As a nation, are we denying children their basic rights of humanity by favoring their parents’ rights over their own? Westman examines such controversial questions and considers how certain standards of parenthood should be upheld. In a thoughtful, thorough investigation into what has gone wrong in the child-parent-family dynamic, Westman focuses on our cultural, societal and political systems. One of the main problems, he says, is “juvenile ageism,” or our failure to consider children as full citizens in need of and deserving of parents who are qualified to manage their care. Equally problematic, he says, is that parenthood isn’t treated as a career—a damaging, ultimately counterproductive problem, he says, since many parents do not have the emotional, financial and logistical support necessary to take care of their children. “This decline in family wellbeing,” Westman writes, “deprives us of parents who are able to develop the characters and wellbeing of our young people…our nation’s greatest natural resource.” This isn’t only an issue of children’s rights, though, but a larger social concern, since these children ultimately grow into adults who will either contribute positively to society or perpetuate cycles of abuse and neglect. Westman deftly takes on assumptions about parenthood and child care—for example, the idea that a genetic connection is an automatic basis for a parent to have custody of their child even if that parent is too young and/or incompetent to handle the responsibility.

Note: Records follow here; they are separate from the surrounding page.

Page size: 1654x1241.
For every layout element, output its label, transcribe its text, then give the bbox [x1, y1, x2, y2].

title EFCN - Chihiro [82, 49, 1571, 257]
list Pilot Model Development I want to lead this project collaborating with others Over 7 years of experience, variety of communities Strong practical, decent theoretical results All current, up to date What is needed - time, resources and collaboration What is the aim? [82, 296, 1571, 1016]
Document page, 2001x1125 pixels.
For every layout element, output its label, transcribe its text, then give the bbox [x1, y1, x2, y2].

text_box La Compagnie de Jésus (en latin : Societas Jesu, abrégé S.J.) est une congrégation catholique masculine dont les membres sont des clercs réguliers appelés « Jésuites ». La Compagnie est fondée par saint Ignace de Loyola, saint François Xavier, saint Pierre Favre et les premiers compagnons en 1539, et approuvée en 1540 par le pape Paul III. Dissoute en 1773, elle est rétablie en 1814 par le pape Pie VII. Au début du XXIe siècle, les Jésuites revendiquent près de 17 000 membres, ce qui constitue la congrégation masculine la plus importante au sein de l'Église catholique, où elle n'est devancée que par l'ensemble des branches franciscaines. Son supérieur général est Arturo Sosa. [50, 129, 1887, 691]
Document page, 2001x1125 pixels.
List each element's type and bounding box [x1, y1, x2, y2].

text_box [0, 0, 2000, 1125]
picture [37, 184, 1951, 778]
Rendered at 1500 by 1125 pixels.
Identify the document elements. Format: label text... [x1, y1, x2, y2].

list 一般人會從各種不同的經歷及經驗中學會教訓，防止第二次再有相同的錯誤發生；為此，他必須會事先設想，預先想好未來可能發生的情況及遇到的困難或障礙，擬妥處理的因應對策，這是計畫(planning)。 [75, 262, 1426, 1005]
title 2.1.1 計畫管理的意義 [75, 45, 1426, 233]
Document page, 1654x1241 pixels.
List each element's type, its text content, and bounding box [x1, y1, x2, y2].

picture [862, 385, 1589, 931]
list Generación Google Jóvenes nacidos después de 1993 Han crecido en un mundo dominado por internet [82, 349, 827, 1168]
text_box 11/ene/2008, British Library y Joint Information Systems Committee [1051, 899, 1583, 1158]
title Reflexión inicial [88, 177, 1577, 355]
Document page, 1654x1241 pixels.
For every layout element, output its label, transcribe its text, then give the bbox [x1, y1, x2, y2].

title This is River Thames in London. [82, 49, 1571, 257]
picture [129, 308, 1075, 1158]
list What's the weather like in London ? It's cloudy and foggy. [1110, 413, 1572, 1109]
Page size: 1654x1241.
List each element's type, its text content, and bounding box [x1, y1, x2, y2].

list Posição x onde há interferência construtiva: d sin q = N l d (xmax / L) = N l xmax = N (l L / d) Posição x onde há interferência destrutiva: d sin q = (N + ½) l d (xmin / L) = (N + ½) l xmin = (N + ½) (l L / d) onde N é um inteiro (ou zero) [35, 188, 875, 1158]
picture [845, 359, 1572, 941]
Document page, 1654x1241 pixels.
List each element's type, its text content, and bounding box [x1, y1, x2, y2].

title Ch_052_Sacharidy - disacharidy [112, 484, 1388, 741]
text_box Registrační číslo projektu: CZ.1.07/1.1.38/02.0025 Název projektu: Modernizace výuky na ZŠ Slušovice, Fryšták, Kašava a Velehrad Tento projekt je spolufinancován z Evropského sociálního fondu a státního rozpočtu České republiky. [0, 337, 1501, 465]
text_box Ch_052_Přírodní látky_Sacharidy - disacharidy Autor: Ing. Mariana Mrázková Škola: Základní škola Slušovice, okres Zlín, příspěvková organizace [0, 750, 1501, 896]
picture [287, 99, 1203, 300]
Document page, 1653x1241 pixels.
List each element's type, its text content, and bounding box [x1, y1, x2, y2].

In that vein, Westman makes a solid argument that, as a society, we need to be more proactive in helping both parents and children. One of his more controversial proposals is the idea that minors, people with mental health problems and/or anyone currently incarcerated should go through a certification process to make sure they are competent to take on the responsibility of parenthood. This burden isn’t punitive, Westman argues, but an effort to provide support and guidance to help parents create healthy, sustainable and safe family structures.
Shatters some preconceived notions of parenthood and presents a solution-oriented response to strengthening the family.